Problem details: Two lines mark the range in the entries below: the one holding "(fp_circle (center -13.377" and the one holding "(at 0 8.318". Set down those two and all lines between them, exactly.

Saved data entries:
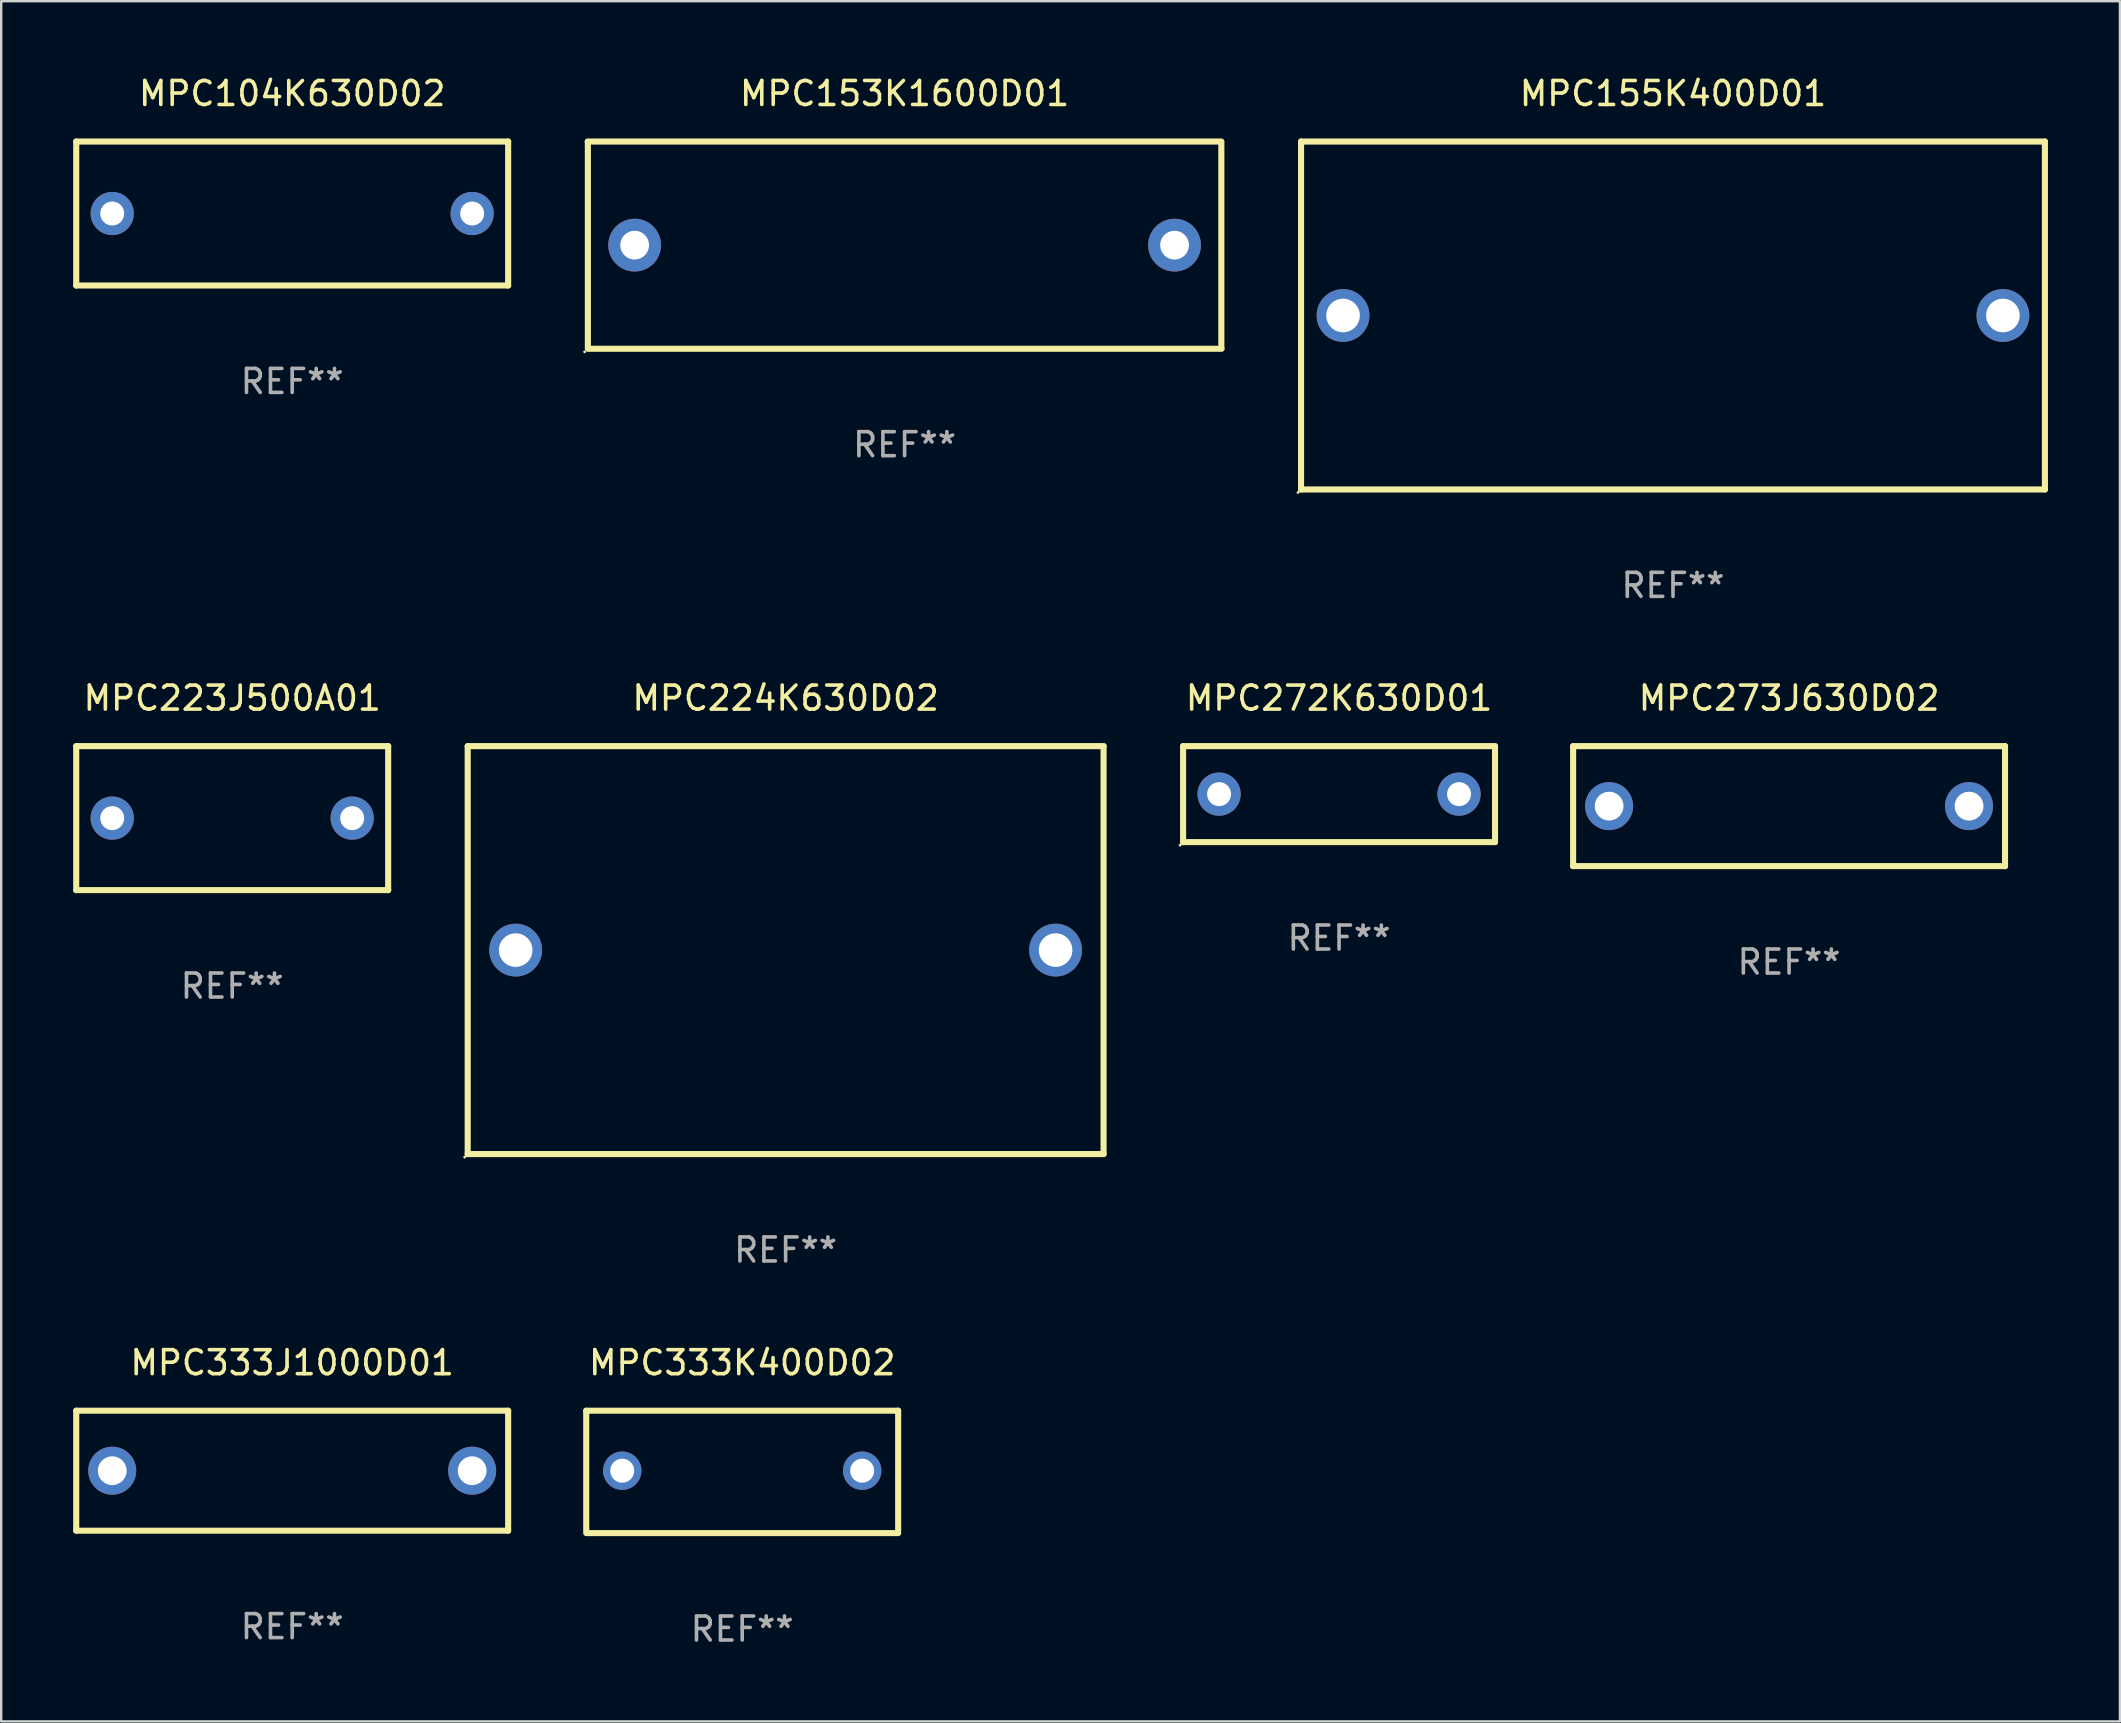
<source format=kicad_pcb>
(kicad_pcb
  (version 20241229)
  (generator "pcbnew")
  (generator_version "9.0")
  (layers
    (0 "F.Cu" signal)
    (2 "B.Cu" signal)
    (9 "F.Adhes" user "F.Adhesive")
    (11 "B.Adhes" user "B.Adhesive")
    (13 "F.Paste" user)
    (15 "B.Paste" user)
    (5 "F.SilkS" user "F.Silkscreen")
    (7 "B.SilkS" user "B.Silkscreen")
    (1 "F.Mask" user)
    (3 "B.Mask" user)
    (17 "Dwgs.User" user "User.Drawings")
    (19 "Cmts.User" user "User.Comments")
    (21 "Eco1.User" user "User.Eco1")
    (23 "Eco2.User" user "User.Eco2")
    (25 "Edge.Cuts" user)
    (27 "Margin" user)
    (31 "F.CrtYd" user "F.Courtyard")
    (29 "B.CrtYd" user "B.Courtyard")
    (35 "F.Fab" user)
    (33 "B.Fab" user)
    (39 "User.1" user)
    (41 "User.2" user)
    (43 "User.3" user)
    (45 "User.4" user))
  (footprint "MPC333J1000D01"
    (layer "F.Cu")
    (at 9.127 58.241)
    (property "Reference" "MPC333J1000D01" (at 0 -4.5 0) (layer "F.SilkS") (effects (font (size 1 1) (thickness 0.15))))
    (attr through_hole)
    (fp_line (start -9 -2.5) (end 9 -2.5) (stroke (width 0.254) (type solid)) (layer "F.SilkS"))
    (fp_line (start -9 2.5) (end -9 -2.5) (stroke (width 0.254) (type solid)) (layer "F.SilkS"))
    (fp_line (start 9 -2.5) (end 9 2.5) (stroke (width 0.254) (type solid)) (layer "F.SilkS"))
    (fp_line (start 9 2.5) (end -9 2.5) (stroke (width 0.254) (type solid)) (layer "F.SilkS"))
    (fp_circle (center -9 2.5) (end -8.97 2.5) (stroke (width 0.06) (type solid)) (fill no) (layer "F.SilkS"))
    (fp_text user "REF**" (at 0 6.5 0) (layer "F.Fab") (effects (font (size 1 1) (thickness 0.15))))
    (pad "1" thru_hole circle (at -7.5 -0.000127) (size 2 2) (drill 1.2) (layers "*.Cu" "*.Mask"))
    (pad "2" thru_hole circle (at 7.5 -0.000127) (size 2 2) (drill 1.2) (layers "*.Cu" "*.Mask")))
  (footprint "MPC104K630D02"
    (layer "F.Cu")
    (at 9.127 5.848)
    (property "Reference" "MPC104K630D02" (at 0 -5 0) (layer "F.SilkS") (effects (font (size 1 1) (thickness 0.15))))
    (attr through_hole)
    (fp_line (start -9 -3) (end 9 -3) (stroke (width 0.254) (type solid)) (layer "F.SilkS"))
    (fp_line (start -9 3) (end -9 -3) (stroke (width 0.254) (type solid)) (layer "F.SilkS"))
    (fp_line (start 9 -3) (end 9 3) (stroke (width 0.254) (type solid)) (layer "F.SilkS"))
    (fp_line (start 9 3) (end -9 3) (stroke (width 0.254) (type solid)) (layer "F.SilkS"))
    (fp_circle (center -9 3) (end -8.97 3) (stroke (width 0.06) (type solid)) (fill no) (layer "F.SilkS"))
    (fp_text user "REF**" (at 0 7 0) (layer "F.Fab") (effects (font (size 1 1) (thickness 0.15))))
    (pad "1" thru_hole circle (at -7.5 0) (size 1.8 1.8) (drill 1) (layers "*.Cu" "*.Mask"))
    (pad "2" thru_hole circle (at 7.5 0) (size 1.8 1.8) (drill 1) (layers "*.Cu" "*.Mask")))
  (footprint "MPC272K630D01"
    (layer "F.Cu")
    (at 52.755 30.045)
    (property "Reference" "MPC272K630D01" (at 0 -4 0) (layer "F.SilkS") (effects (font (size 1 1) (thickness 0.15))))
    (attr through_hole)
    (fp_line (start -6.5 -2) (end 6.5 -2) (stroke (width 0.254) (type solid)) (layer "F.SilkS"))
    (fp_line (start -6.5 2) (end -6.5 -2) (stroke (width 0.254) (type solid)) (layer "F.SilkS"))
    (fp_line (start 6.5 -2) (end 6.5 2) (stroke (width 0.254) (type solid)) (layer "F.SilkS"))
    (fp_line (start 6.5 2) (end -6.5 2) (stroke (width 0.254) (type solid)) (layer "F.SilkS"))
    (fp_circle (center -6.627 2.127) (end -6.597 2.127) (stroke (width 0.06) (type solid)) (fill no) (layer "F.SilkS"))
    (fp_text user "REF**" (at 0 6 0) (layer "F.Fab") (effects (font (size 1 1) (thickness 0.15))))
    (pad "1" thru_hole circle (at -5 0) (size 1.8 1.8) (drill 1) (layers "*.Cu" "*.Mask"))
    (pad "2" thru_hole circle (at 5 0) (size 1.8 1.8) (drill 1) (layers "*.Cu" "*.Mask")))
  (footprint "MPC224K630D02"
    (layer "F.Cu")
    (at 29.691 36.545)
    (property "Reference" "MPC224K630D02" (at 0 -10.5 0) (layer "F.SilkS") (effects (font (size 1 1) (thickness 0.15))))
    (attr through_hole)
    (fp_line (start -13.25 -8.5) (end -13.25 8.5) (stroke (width 0.254) (type solid)) (layer "F.SilkS"))
    (fp_line (start -13.25 -8.5) (end 13.25 -8.5) (stroke (width 0.254) (type solid)) (layer "F.SilkS"))
    (fp_line (start 13.25 -8.5) (end 13.25 8.5) (stroke (width 0.254) (type solid)) (layer "F.SilkS"))
    (fp_line (start 13.25 8.5) (end -13.25 8.5) (stroke (width 0.254) (type solid)) (layer "F.SilkS"))
    (fp_circle (center -13.377 8.627) (end -13.347 8.627) (stroke (width 0.06) (type solid)) (fill no) (layer "F.SilkS"))
    (fp_text user "REF**" (at 0 12.5 0) (layer "F.Fab") (effects (font (size 1 1) (thickness 0.15))))
    (pad "1" thru_hole circle (at -11.25 0) (size 2.2 2.2) (drill 1.4) (layers "*.Cu" "*.Mask"))
    (pad "2" thru_hole circle (at 11.25 0) (size 2.2 2.2) (drill 1.4) (layers "*.Cu" "*.Mask")))
  (footprint "MPC153K1600D01"
    (layer "F.Cu")
    (at 34.649 7.166)
    (property "Reference" "MPC153K1600D01" (at 0 -6.318 0) (layer "F.SilkS") (effects (font (size 1 1) (thickness 0.15))))
    (attr through_hole)
    (fp_line (start -13.208 -4.318) (end 13.193 -4.318) (stroke (width 0.254) (type solid)) (layer "F.SilkS"))
    (fp_line (start -13.2 4.3) (end -13.2 -4.3) (stroke (width 0.254) (type solid)) (layer "F.SilkS"))
    (fp_line (start 13.2 -4.3) (end 13.2 4.3) (stroke (width 0.254) (type solid)) (layer "F.SilkS"))
    (fp_line (start 13.208 4.318) (end -13.193 4.318) (stroke (width 0.254) (type solid)) (layer "F.SilkS"))
    (fp_circle (center -13.335 4.445) (end -13.305 4.445) (stroke (width 0.06) (type solid)) (fill no) (layer "F.SilkS"))
    (fp_text user "REF**" (at 0 8.318 0) (layer "F.Fab") (effects (font (size 1 1) (thickness 0.15))))
    (pad "1" thru_hole circle (at -11.25 0) (size 2.2 2.2) (drill 1.2) (layers "*.Cu" "*.Mask"))
    (pad "2" thru_hole circle (at 11.25 0) (size 2.2 2.2) (drill 1.2) (layers "*.Cu" "*.Mask")))
  (footprint "MPC223J500A01"
    (layer "F.Cu")
    (at 6.627 31.045)
    (property "Reference" "MPC223J500A01" (at 0 -5 0) (layer "F.SilkS") (effects (font (size 1 1) (thickness 0.15))))
    (attr through_hole)
    (fp_line (start -6.5 -3) (end 6.5 -3) (stroke (width 0.254) (type solid)) (layer "F.SilkS"))
    (fp_line (start -6.5 3) (end -6.5 -3) (stroke (width 0.254) (type solid)) (layer "F.SilkS"))
    (fp_line (start 6.5 -3) (end 6.5 3) (stroke (width 0.254) (type solid)) (layer "F.SilkS"))
    (fp_line (start 6.5 3) (end -6.5 3) (stroke (width 0.254) (type solid)) (layer "F.SilkS"))
    (fp_circle (center -6.5 3) (end -6.47 3) (stroke (width 0.06) (type solid)) (fill no) (layer "F.SilkS"))
    (fp_text user "REF**" (at 0 7 0) (layer "F.Fab") (effects (font (size 1 1) (thickness 0.15))))
    (pad "1" thru_hole circle (at -5 0) (size 1.8 1.8) (drill 1) (layers "*.Cu" "*.Mask"))
    (pad "2" thru_hole circle (at 5 0) (size 1.8 1.8) (drill 1) (layers "*.Cu" "*.Mask")))
  (footprint "MPC333K400D02"
    (layer "F.Cu")
    (at 27.881 58.291)
    (property "Reference" "MPC333K400D02" (at 0 -4.55 0) (layer "F.SilkS") (effects (font (size 1 1) (thickness 0.15))))
    (attr through_hole)
    (fp_line (start -6.5 -2.55) (end 6.5 -2.55) (stroke (width 0.254) (type solid)) (layer "F.SilkS"))
    (fp_line (start -6.5 2.45) (end -6.5 -2.55) (stroke (width 0.254) (type solid)) (layer "F.SilkS"))
    (fp_line (start 6.5 -2.55) (end 6.5 2.45) (stroke (width 0.254) (type solid)) (layer "F.SilkS"))
    (fp_line (start 6.5 2.55) (end -6.5 2.55) (stroke (width 0.254) (type solid)) (layer "F.SilkS"))
    (fp_circle (center -6.5 2.45) (end -6.47 2.45) (stroke (width 0.06) (type solid)) (fill no) (layer "F.SilkS"))
    (fp_text user "REF**" (at 0 6.55 0) (layer "F.Fab") (effects (font (size 1 1) (thickness 0.15))))
    (pad "1" thru_hole circle (at -5 -0.05) (size 1.6 1.6) (drill 1) (layers "*.Cu" "*.Mask"))
    (pad "2" thru_hole circle (at 5 -0.05) (size 1.6 1.6) (drill 1) (layers "*.Cu" "*.Mask")))
  (footprint "MPC273J630D02"
    (layer "F.Cu")
    (at 71.509 30.545)
    (property "Reference" "MPC273J630D02" (at 0 -4.5 0) (layer "F.SilkS") (effects (font (size 1 1) (thickness 0.15))))
    (attr through_hole)
    (fp_line (start -9 -2.5) (end 9 -2.5) (stroke (width 0.254) (type solid)) (layer "F.SilkS"))
    (fp_line (start -9 2.5) (end -9 -2.5) (stroke (width 0.254) (type solid)) (layer "F.SilkS"))
    (fp_line (start 9 -2.5) (end 9 2.5) (stroke (width 0.254) (type solid)) (layer "F.SilkS"))
    (fp_line (start 9 2.5) (end -9 2.5) (stroke (width 0.254) (type solid)) (layer "F.SilkS"))
    (fp_circle (center -9 2.5) (end -8.97 2.5) (stroke (width 0.06) (type solid)) (fill no) (layer "F.SilkS"))
    (fp_text user "REF**" (at 0 6.5 0) (layer "F.Fab") (effects (font (size 1 1) (thickness 0.15))))
    (pad "1" thru_hole circle (at -7.5 -0.000127) (size 2 2) (drill 1.2) (layers "*.Cu" "*.Mask"))
    (pad "2" thru_hole circle (at 7.5 -0.000127) (size 2 2) (drill 1.2) (layers "*.Cu" "*.Mask")))
  (footprint "MPC155K400D01"
    (layer "F.Cu")
    (at 66.671 10.098)
    (property "Reference" "MPC155K400D01" (at 0 -9.25 0) (layer "F.SilkS") (effects (font (size 1 1) (thickness 0.15))))
    (attr through_hole)
    (fp_line (start -15.5 -7.25) (end 15.5 -7.25) (stroke (width 0.254) (type solid)) (layer "F.SilkS"))
    (fp_line (start -15.5 7.25) (end -15.5 -7.25) (stroke (width 0.254) (type solid)) (layer "F.SilkS"))
    (fp_line (start 15.5 -7.25) (end 15.5 7.25) (stroke (width 0.254) (type solid)) (layer "F.SilkS"))
    (fp_line (start 15.5 7.25) (end -15.5 7.25) (stroke (width 0.254) (type solid)) (layer "F.SilkS"))
    (fp_circle (center -15.627 7.377) (end -15.597 7.377) (stroke (width 0.06) (type solid)) (fill no) (layer "F.SilkS"))
    (fp_text user "REF**" (at 0 11.25 0) (layer "F.Fab") (effects (font (size 1 1) (thickness 0.15))))
    (pad "1" thru_hole circle (at -13.75 -0.000013) (size 2.2 2.2) (drill 1.4) (layers "*.Cu" "*.Mask"))
    (pad "2" thru_hole circle (at 13.75 -0.000013) (size 2.2 2.2) (drill 1.4) (layers "*.Cu" "*.Mask")))
  (gr_rect
    (start -3 -3)
    (end 85.298 68.689)
    (stroke (width 0.1) (type default))
    (fill no)
    (layer "Edge.Cuts")))
</source>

Output of the exercise:
    (fp_circle (center -13.377 8.627) (end -13.347 8.627) (stroke (width 0.06) (type solid)) (fill no) (layer "F.SilkS"))
    (fp_text user "REF**" (at 0 12.5 0) (layer "F.Fab") (effects (font (size 1 1) (thickness 0.15))))
    (pad "1" thru_hole circle (at -11.25 0) (size 2.2 2.2) (drill 1.4) (layers "*.Cu" "*.Mask"))
    (pad "2" thru_hole circle (at 11.25 0) (size 2.2 2.2) (drill 1.4) (layers "*.Cu" "*.Mask")))
  (footprint "MPC153K1600D01"
    (layer "F.Cu")
    (at 34.649 7.166)
    (property "Reference" "MPC153K1600D01" (at 0 -6.318 0) (layer "F.SilkS") (effects (font (size 1 1) (thickness 0.15))))
    (attr through_hole)
    (fp_line (start -13.208 -4.318) (end 13.193 -4.318) (stroke (width 0.254) (type solid)) (layer "F.SilkS"))
    (fp_line (start -13.2 4.3) (end -13.2 -4.3) (stroke (width 0.254) (type solid)) (layer "F.SilkS"))
    (fp_line (start 13.2 -4.3) (end 13.2 4.3) (stroke (width 0.254) (type solid)) (layer "F.SilkS"))
    (fp_line (start 13.208 4.318) (end -13.193 4.318) (stroke (width 0.254) (type solid)) (layer "F.SilkS"))
    (fp_circle (center -13.335 4.445) (end -13.305 4.445) (stroke (width 0.06) (type solid)) (fill no) (layer "F.SilkS"))
    (fp_text user "REF**" (at 0 8.318 0) (layer "F.Fab") (effects (font (size 1 1) (thickness 0.15))))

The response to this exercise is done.